When the Munroe party of three reached that part of the road where they stopped the previous Monday, he told the coachman that Mrs. Clarke and her baby would walk from there to the home of friends. He was going to accompany them part way, and would catch up with the driver at a hotel they just passed. With that Munroe and his travelling companions got out and began walking down the deserted road. About an hour later a clearly excited Munroe hurried into the hotel where his driver was eating, and said they were to leave at once for Saint John. Once he got back to the city Munroe put Vail’s trunks on the steamer, and for the next year they sat unclaimed in a Boston warehouse.

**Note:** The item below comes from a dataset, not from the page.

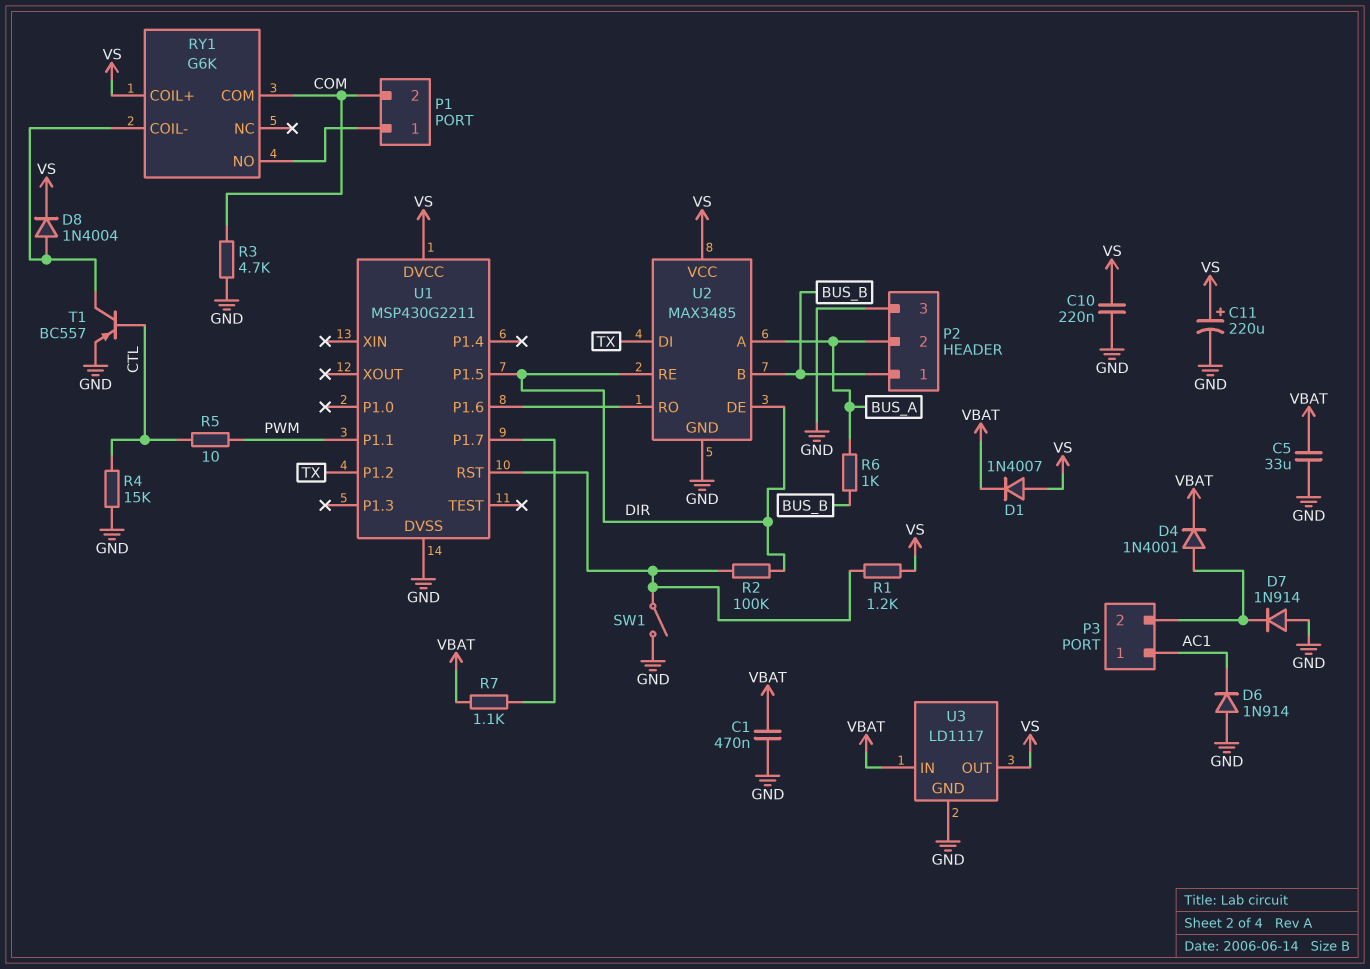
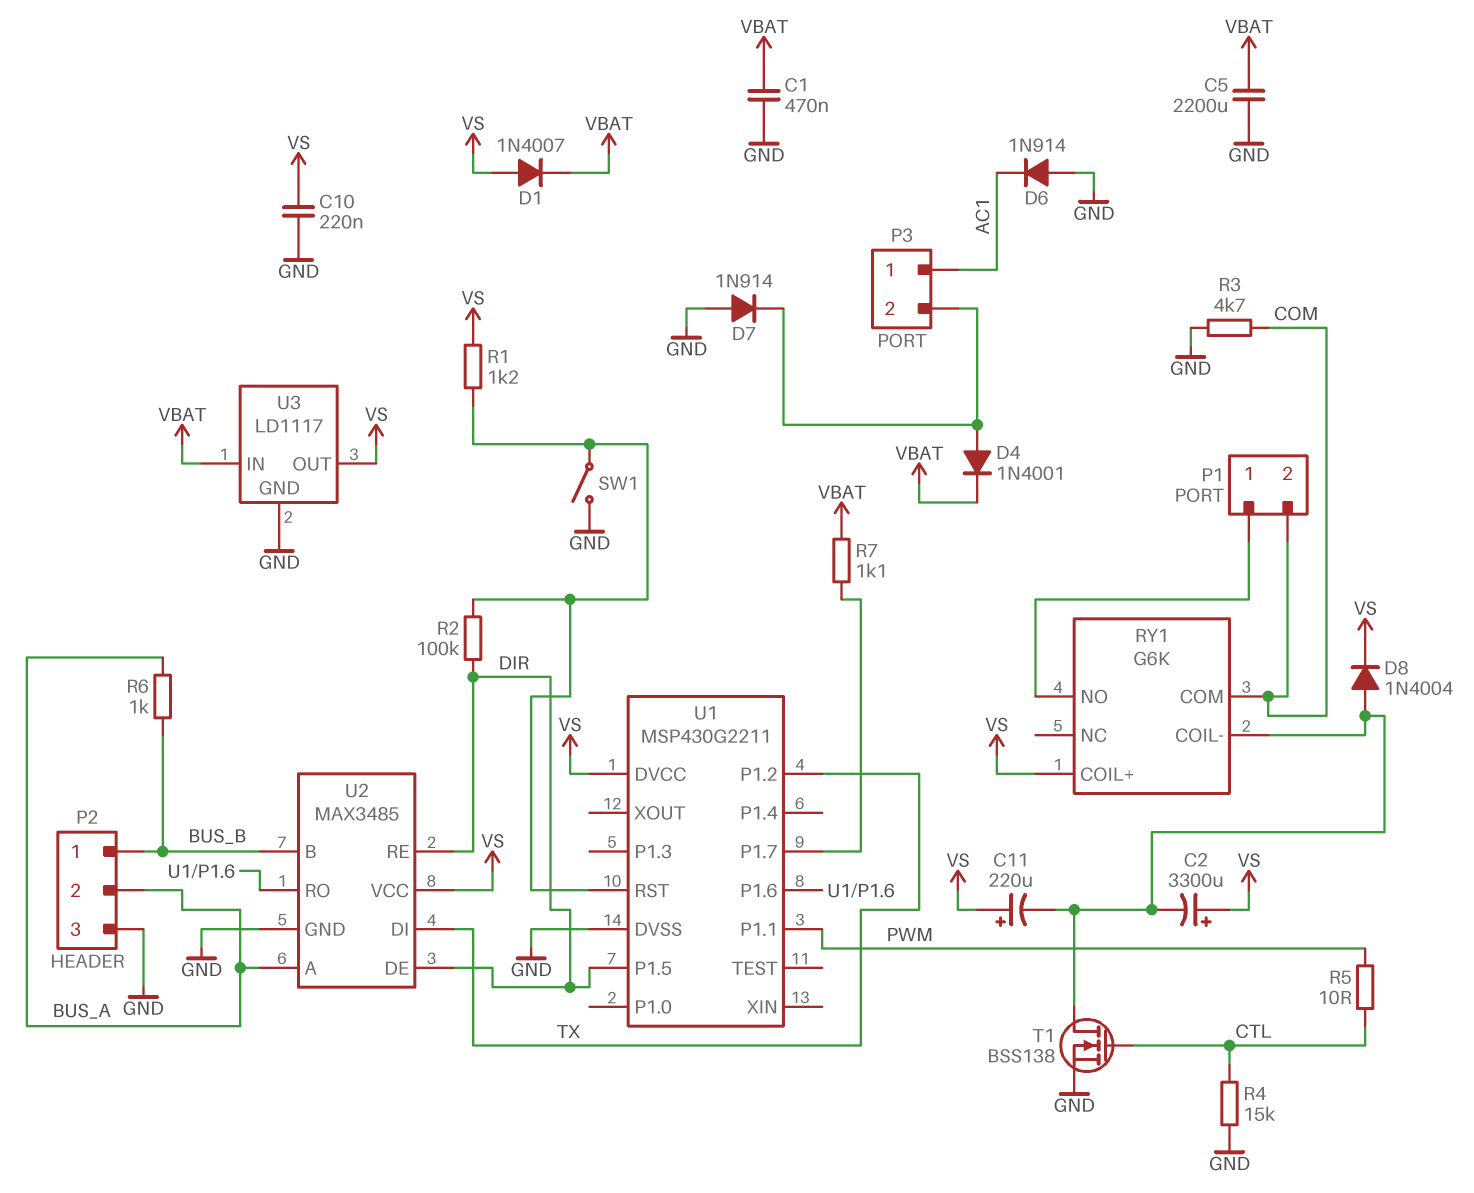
C2: none -> 3300uF (plus VS, minus RY1/COIL-)
C5: 33uF (GND, VBAT) -> 2200uF (GND, VBAT)
C11: 220uF (plus VS, minus GND) -> 220uF (plus VS, minus RY1/COIL-)
T1: PNP BC557 (B CTL, C RY1/COIL-, E GND) -> NMOS BSS138 (G CTL, D RY1/COIL-, S GND)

Despite conducting his affair in full view of almost everyone who knew him, no one seemed to notice that Munroe’s lover and her baby were missing. Vail’s sister certainly did not care. She and Sarah had a falling out over their father’s estate, and there was no one else who might have worried even if they knew the mother and daughter were missing. And indeed, for ten months and twelve days it appeared that John Munroe had committed the perfect murder. Then, on September 12, 1869, a group of berry pickers stumbled across two skeletons, one apparently that of an adult, the other of an infant.

For the next two days dozens of local residents made their way through a hundred feet of bush to see the remains. One of them, William Douglas, was part of a group whose members picked and probed the skeletons to see what they could find. He later recalled that a woman standing near him “took a stick and pulled up a bunch of hair, all braided, then she stuck the stick down again in the same place and turned up a part of a bonnet. I turned over the skull, and out of it ran brains and stuff, making a great smell. There was a little shoe there too, and a stocking in it; there was some kind of corruption in it, which, when the shoe was turned over, ran out, making a bad smell.”
[1]
A considerable amount of braided hair was attached to the skull, a sizeable curl on one side, styled in what then was referred to as a waterfall. Lying near the skull were pieces of a child’s smock and a tiny shoe. To even the uneducated eye it was obvious that the remains had been eaten by animals.